## Assigned task 1
Print the part of the Six Day War thread starting with "The UAR embassy" and going on through "could happen otherwise.", word for word.
## Assigned task 2
In the Six Day War thread, in what year does one poster remember a mortar attack on the UAR embassy in London?

## Passage shown
===============

DBWI: Israel wins Six Day War

And Johnson paid for that in 1968, and everyone who looked like they'd backed supporting the UAR. You'd never have got Reagan without that.

(Paid for it the other way too)

There's a good reason why it took until 1992 for the Democrats to win the White House again; but many people still see them as the party that enabled the "Second Holocaust"

The UAR embassy in London is a bloody fortress. I remember the mortar attack in 1991 and it didn't seem to surprise anyone.

Nothing surprises with the UAR anymore; thank god Ba'athist Iraq has been able to help stop their expansionism.

Through on the matter of the OP, no Arab victory probably means the UAR falls apart, and it probably would mean that Jewish terrorism against the West wouldn't be such a big threat.
 
You know Iraq nearly joined the first UAR and a proposed second one (before the real second one)? Fell apart at the last second. I bet you Iraq would've joined up if the UAR hadn't jumped the gun and steered Saddam Hussein towards a coup. As it is, shit, Iran may have been socialist but "we don't want the UAR taking our stuff" trumped ideology. Lebanon had shown them what could happen otherwise.

===============

## Data records
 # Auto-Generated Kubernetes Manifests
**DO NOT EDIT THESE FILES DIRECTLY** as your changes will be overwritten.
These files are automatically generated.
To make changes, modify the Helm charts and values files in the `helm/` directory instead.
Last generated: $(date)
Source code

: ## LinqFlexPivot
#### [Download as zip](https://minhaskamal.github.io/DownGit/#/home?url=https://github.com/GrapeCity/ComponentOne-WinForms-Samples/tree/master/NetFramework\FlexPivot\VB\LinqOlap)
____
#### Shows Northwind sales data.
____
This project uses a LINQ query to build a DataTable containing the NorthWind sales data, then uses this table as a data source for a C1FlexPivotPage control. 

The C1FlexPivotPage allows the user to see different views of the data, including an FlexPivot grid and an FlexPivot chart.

===============

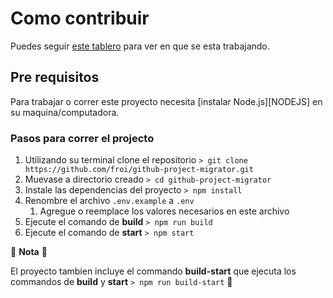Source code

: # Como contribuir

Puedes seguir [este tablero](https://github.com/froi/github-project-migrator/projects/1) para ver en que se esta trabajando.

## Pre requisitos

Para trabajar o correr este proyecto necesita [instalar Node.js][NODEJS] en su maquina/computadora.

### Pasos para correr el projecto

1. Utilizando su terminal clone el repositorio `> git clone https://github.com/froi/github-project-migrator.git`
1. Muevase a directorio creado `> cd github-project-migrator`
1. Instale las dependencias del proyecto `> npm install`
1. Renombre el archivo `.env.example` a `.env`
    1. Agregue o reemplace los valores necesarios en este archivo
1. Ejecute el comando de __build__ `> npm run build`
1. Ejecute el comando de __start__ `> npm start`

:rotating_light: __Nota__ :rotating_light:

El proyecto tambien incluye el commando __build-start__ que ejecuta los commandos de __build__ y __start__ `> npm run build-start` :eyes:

===============

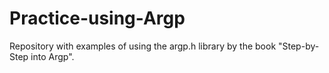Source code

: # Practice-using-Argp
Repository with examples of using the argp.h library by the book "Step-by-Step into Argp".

===============

## Answer section 1
The UAR embassy in London is a bloody fortress. I remember the mortar attack in 1991 and it didn't seem to surprise anyone.

Nothing surprises with the UAR anymore; thank god Ba'athist Iraq has been able to help stop their expansionism.

Through on the matter of the OP, no Arab victory probably means the UAR falls apart, and it probably would mean that Jewish terrorism against the West wouldn't be such a big threat.
 
You know Iraq nearly joined the first UAR and a proposed second one (before the real second one)? Fell apart at the last second. I bet you Iraq would've joined up if the UAR hadn't jumped the gun and steered Saddam Hussein towards a coup. As it is, shit, Iran may have been socialist but "we don't want the UAR taking our stuff" trumped ideology. Lebanon had shown them what could happen otherwise.

## Answer section 2
1991